To explore this possibility, Wang and the team collected FPM from seven locations in China and studied its effects on the main immune cells that defend against tumor growth–cytotoxic T-cells (CTLs). In mice administered with lung cancer cells that were not exposed to FPM, CTLs were recruited to the lung to destroy the tumor cells. By contrast, in the mice whose lungs were exposed to FPM, the infiltration of CTLs was delayed—potentially allowing the tumor cells to establish in lung tissue.“Despite its potential to cause mutations, recent research suggests that FPM does not directly promote, and may even inhibit, the growth of lung cancer cells,” explains first author Zhenzhen Wang, PhD, an associate researcher at Nanjing University (NJU), Nanjing, China, who carried out the study between labs at NJU and the University of Macau where she was sponsored by a University of Macau Fellowship. “This suggests that FPM might lead to cancer through indirect means that support tumor growth. For example, some studies suggest FPM can prevent immune cells from moving to where they are needed.”
To investigate why the CTLs did not enter the lung as quickly in the FPM-exposed lungs, the team studied both the CTLs themselves and the lung tissue structure.

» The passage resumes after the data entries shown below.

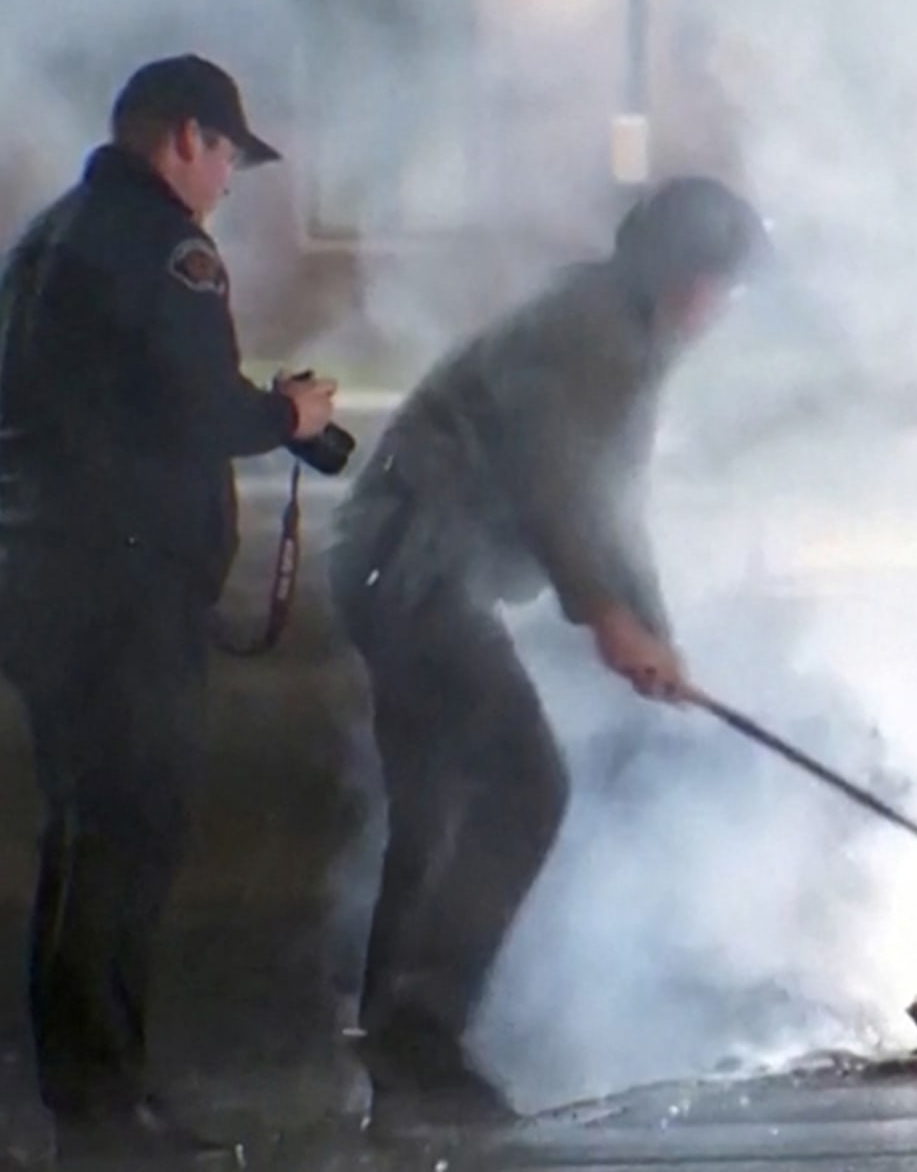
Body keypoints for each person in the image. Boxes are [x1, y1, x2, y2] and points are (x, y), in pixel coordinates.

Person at [328, 175, 770, 1121]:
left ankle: (393, 1035)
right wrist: (607, 615)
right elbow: (553, 484)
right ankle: (420, 1032)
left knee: (434, 801)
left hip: (403, 567)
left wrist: (655, 630)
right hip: (416, 569)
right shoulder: (591, 335)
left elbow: (614, 510)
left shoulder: (626, 338)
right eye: (717, 283)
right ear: (675, 272)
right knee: (526, 785)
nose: (722, 307)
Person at [0, 53, 339, 1159]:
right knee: (128, 841)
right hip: (122, 597)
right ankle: (107, 1103)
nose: (229, 177)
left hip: (47, 581)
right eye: (227, 152)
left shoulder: (47, 237)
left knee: (83, 838)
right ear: (185, 137)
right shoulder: (166, 247)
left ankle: (82, 1090)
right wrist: (289, 412)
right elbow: (194, 407)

They found that CTLs exposed to FPM still retained their migratory ability, but that FPM exposure dramatically compressed the lung tissue structure and the spaces that immune cells move between. There were also much higher levels of collagen.

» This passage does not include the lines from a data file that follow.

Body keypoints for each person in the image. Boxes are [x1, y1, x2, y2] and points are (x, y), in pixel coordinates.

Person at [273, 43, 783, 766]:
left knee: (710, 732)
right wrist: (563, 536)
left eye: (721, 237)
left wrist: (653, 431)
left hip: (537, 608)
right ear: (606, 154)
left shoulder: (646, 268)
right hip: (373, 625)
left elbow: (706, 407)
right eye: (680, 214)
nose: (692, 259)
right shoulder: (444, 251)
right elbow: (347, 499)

When the team studied the movement of CTLs in the mice, in lung tissue exposed to FPM, CTLs struggled to move, whereas those in the untreated tissue were able to move freely.
Further analysis of the tissue showed that the structural changes were caused by increases in a collagen subtype. collagen IV, but the team still did not know how FPM triggered this. They found the answer when they looked more closely at the structural changes to collagen IV and the enzyme responsible for making them peroxidasin, which drives a specific type of cross-linking that exposure to FPM was found to cause and aggravate in the lung tissue.
“The most surprising find was the mechanism by which this process occurred,” Wang says. “The peroxidasin enzyme stuck to the FPM in the lung, which increased its activity. Taken together, this means that wherever FPM lands in the lung, increased peroxidasin activity leads to structural changes in the lung tissue that can keep immune cells out and away from growing tumor cells.”
“Our study reveals a completely new mechanism by which inhaled fine particles promote lung tumor development,” concludes senior author Lei Dong, PhD, professor at the school of life sciences, Nanjing University. “We provide direct evidence that proteins that stick to fine particulate matter can cause a significant and adverse effect, giving rise to pathogenic activity. Our discovery that peroxidasin is the mediator of this effect in lung tissue identifies it as a specific and unexpected target for preventing lung disease caused by air pollution.”